Whew! Now that we have everything expanded out and somewhat simplified, let's take the gradient of the expression above and set it to the zero vector. This will allow us to solve for the optimal $\theta$ that will minimize our loss.

Math Explanation
$$\nabla_\theta (\theta^T X^T X \theta) - \nabla_\theta(2\theta^TX^T y) + \nabla_\theta(y^T y) = \vec{0}$$ Let's take derivatives one term at a time.
$$(X^T X + (X^T X)^T)\theta - \nabla_\theta(2\theta^TX^T y) + \nabla_\theta(y^T y) = \vec{0}$$ For the first term, we use the identity $\frac{\partial}{\partial x} x^T A x = (A + A^T)x$.
$$(X^T X + (X^T X)^T)\theta - 2X^T y + \nabla_\theta(y^T y) = \vec{0}$$ For the second term, we use the identity $\frac{\partial}{\partial x} x^T A = A$.
$$(X^T X + (X^T X)^T)\theta - 2X^T y + \vec{0} = \vec{0}$$ The last derivative is the easiest, since $y^T y$ does not depend on $\theta$.
$$2X^T X\theta = 2X^T y$$ Notice that $(X^T X)^T = X^T X$, so we can combine the $X^T X$ terms into $2X^TX$. We also move $2X^Ty$ to the right side of the equation.
$$\theta = (X^T X)^{-1} X^T y$$ Divide by 2 on both sides, then left-multiply by $(X^T X)^{-1}$ on both sides to solve for $\theta$.

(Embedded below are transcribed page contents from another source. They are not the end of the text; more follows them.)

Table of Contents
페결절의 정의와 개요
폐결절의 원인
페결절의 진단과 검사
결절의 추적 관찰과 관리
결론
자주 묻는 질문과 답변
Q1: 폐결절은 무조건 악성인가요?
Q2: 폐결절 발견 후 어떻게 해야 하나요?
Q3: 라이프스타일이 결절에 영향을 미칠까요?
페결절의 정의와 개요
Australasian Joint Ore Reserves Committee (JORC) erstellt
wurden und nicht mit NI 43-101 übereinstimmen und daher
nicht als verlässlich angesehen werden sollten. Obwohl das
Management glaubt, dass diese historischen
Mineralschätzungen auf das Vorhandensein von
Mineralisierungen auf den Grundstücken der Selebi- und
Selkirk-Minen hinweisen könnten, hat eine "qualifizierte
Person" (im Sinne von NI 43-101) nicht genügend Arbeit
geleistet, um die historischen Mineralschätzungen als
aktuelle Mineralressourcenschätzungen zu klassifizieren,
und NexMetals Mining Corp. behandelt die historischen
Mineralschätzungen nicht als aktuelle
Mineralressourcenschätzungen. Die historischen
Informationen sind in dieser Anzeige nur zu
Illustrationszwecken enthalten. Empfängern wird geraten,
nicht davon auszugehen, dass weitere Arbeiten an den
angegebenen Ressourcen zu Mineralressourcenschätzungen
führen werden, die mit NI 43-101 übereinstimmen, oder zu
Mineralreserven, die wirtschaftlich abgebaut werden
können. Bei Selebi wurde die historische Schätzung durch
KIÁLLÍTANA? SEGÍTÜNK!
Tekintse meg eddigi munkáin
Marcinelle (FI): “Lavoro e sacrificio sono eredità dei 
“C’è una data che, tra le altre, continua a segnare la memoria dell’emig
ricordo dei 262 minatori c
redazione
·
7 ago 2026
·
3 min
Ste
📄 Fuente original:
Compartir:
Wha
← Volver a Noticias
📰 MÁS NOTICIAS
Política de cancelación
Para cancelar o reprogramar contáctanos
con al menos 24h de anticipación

Question 3a: Solving for Theta¶

Now that we have the analytic solution for $\theta$, let's find the optimal numerical thetas for our tips dataset. Fill out the function below.

Hints:

1. Use the np.linalg.inv function to compute matrix inverses
2. To compute the transpose of a matrix, you can use X.T or X.transpose()
In [ ]:
def get_analytical_sol(X, y):
"""
Computes the analytical solution to our least squares problem

Parameters
-----------
X: a 2D dataframe of numeric features (one-hot encoded)
y: a 1D vector of tip amounts

Returns
-----------
The estimate for theta computed using the equation mentioned above
"""
raise NotImplementedError()

In [ ]:
analytical_thetas = get_analytical_sol(one_hot_X, tips)
print("Our analytical loss is: ", l2(linear_model(analytical_thetas, one_hot_X),tips).mean())
print("Our numerical loss is: ", l2(linear_model(minimize_average_loss(l2, linear_model, one_hot_X, tips), one_hot_X), tips).mean())

In [ ]:
assert np.isclose(l2(linear_model(analytical_thetas, one_hot_X),tips).mean(), 328.61824697, rtol=1)


Question 3b: Weird Results?¶

Our analytical loss is surprisingly much worse than our numerical loss. Why is this?